WORK TASK
Can you return only the part of the material that opens with the line containing "Přizpůsobit" and closes with the line containing "MOHLO BY VÁS TAKÉ ZAJÍMAT", with "Přihlásit" changed to "Odhlásit" and everything else left as it is?

SUPPLIED INFORMATION
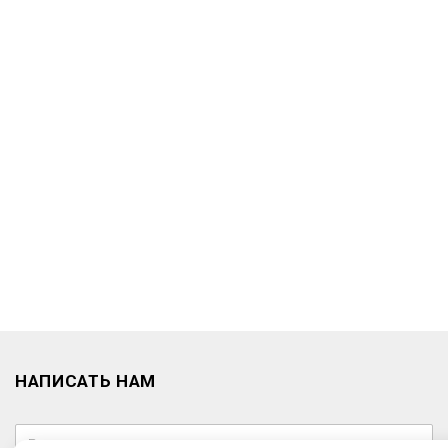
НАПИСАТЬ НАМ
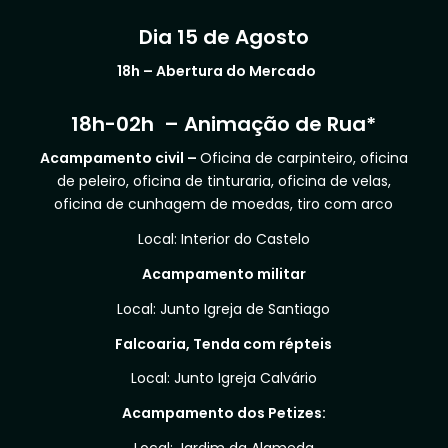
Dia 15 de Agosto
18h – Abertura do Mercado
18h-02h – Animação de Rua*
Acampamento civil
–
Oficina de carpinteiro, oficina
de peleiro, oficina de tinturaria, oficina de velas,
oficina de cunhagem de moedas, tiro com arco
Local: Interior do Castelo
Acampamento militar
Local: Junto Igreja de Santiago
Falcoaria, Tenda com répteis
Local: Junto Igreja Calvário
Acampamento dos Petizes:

==

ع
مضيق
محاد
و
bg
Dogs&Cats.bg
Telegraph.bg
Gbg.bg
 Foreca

==

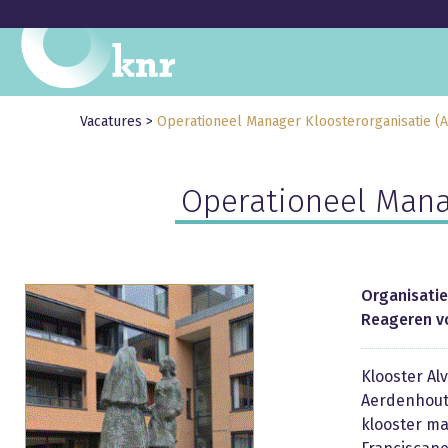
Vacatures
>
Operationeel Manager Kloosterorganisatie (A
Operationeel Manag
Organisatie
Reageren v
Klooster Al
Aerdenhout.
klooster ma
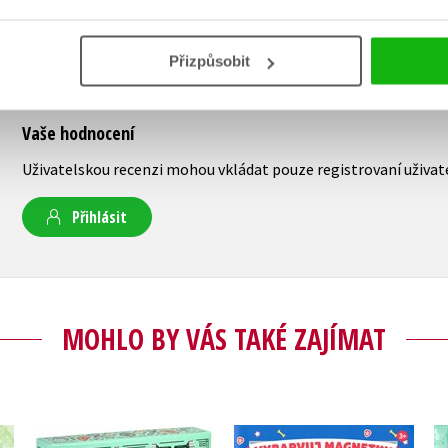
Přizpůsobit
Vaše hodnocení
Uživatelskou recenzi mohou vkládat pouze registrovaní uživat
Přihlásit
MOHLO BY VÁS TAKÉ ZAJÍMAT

WRITTEN ANSWER
Přizpůsobit
Vaše hodnocení
Uživatelskou recenzi mohou vkládat pouze registrovaní uživat
Odhlásit
MOHLO BY VÁS TAKÉ ZAJÍMAT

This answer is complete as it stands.